I hate to admit when other people are right, but when you know, you know. What I know now is that my roommate was right because you don’t realize how far you’ve come until you take a step back and see where you started.
My friend Eliana says that you can be in school for most of your life and never learn how to be a good person. This is true and even more obvious coming from a secular school system to a school whose foundation is based on Torah. Machon L’Yahadus teaches you not just the practical – which blessing to make when lighting candles on the holiday, or which cheese you have to wait 6 hours for, or even how to be patient when waiting for the washing machine, not that these aren’t all valuable skills to have.

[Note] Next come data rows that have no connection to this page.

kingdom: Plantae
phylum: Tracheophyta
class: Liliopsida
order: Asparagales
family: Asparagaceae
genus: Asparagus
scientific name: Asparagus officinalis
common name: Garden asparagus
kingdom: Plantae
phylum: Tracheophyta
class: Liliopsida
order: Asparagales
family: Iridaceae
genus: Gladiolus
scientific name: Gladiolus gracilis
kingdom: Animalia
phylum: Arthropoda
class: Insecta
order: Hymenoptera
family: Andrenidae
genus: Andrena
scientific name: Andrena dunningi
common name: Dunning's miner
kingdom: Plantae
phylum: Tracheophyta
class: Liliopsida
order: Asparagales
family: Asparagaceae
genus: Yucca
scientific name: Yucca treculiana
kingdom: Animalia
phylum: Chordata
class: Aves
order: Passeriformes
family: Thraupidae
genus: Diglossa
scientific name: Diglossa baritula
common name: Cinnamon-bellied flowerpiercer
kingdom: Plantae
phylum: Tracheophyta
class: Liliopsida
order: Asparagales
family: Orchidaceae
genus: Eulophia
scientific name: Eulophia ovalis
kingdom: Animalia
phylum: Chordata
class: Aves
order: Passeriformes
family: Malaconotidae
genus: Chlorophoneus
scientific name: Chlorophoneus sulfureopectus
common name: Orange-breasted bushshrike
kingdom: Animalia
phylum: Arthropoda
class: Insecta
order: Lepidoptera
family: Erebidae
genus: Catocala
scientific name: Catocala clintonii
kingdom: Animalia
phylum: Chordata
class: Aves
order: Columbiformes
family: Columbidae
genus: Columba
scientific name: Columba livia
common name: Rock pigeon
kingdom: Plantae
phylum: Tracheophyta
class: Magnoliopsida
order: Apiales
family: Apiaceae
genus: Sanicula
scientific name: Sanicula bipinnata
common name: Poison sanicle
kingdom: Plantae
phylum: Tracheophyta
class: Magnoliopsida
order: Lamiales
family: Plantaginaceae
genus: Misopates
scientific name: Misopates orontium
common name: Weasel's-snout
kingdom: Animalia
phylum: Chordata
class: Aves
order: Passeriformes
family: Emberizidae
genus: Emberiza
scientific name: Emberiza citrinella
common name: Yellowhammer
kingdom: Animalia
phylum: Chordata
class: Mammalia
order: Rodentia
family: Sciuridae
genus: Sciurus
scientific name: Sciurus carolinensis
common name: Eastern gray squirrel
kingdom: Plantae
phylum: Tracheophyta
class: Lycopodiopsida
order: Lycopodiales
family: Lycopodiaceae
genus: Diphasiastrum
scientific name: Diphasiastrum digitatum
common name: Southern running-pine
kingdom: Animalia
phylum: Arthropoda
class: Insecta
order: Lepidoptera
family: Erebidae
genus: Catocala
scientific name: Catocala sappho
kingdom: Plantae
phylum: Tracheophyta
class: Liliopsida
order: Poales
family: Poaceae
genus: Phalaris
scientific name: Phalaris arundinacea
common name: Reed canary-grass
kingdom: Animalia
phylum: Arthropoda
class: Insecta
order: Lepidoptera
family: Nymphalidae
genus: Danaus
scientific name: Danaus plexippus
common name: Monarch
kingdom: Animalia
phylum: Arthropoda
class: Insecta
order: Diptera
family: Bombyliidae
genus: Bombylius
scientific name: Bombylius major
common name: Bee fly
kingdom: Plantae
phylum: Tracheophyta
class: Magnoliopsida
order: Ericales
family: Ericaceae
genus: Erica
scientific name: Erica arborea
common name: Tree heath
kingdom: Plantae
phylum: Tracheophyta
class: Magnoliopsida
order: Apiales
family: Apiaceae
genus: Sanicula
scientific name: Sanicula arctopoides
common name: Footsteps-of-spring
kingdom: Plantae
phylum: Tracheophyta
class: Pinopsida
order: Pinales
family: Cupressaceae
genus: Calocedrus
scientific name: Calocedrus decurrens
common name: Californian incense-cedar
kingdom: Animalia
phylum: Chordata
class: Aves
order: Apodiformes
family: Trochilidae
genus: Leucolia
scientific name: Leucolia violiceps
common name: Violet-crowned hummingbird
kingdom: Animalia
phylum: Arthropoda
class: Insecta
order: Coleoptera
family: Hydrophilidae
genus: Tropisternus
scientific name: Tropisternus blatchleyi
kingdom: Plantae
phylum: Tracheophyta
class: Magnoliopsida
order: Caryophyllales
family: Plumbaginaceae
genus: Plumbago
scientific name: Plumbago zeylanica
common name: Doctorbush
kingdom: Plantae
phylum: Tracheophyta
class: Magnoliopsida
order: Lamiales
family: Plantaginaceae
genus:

There’s no scale to judge which is more important, but if it wasn’t for Machon L’Yahadus I would never know how to treat another person with ahavat Yisrael (love) no matter how crazy they make you, how to identity your rough edges and refine them in a way you didn’t realize was even necessary, how to integrate the Torah into your life in a healthy way that makes sense, and most importantly to respect and listen to your parents, teachers, and friends because without them, this experience wouldn’t be happening. We’re here to inspire each other to do good and be good, and to use your strengths and weaknesses to help each other and ourselves. I couldn’t be more proud to have the privilege to study here under Rabbi Majeski, Mrs. Cohen, Mrs. Nemni, and the rest of our amazing all-star staff that surround me every day, and especially all the girls with the same goals.
This hasn’t been the easiest year of my life, but that’s what this is about. Challenges are meant to be recognized and not run away from. G-d trusts us to make the right decisions and gives us the strength to overcome the challenges we’re faced with. Like swimming in an ocean against the current, the work-out is better when you’re not just being pushed to the shore. G-d appreciates the effort and rewards us for it.
Tanya teaches that the mind rules over the heart, but sometimes it’s not in sync. I came to Machon L’Yahadus planning to only be here for a month, because my heart was content in Florida, while my mind was living like a Jew. Well, one month turned into two, turned into me standing at graduation telling my story because my mind knows that this is where I need to be and my heart agrees to the fullest. And I’ll be back next year!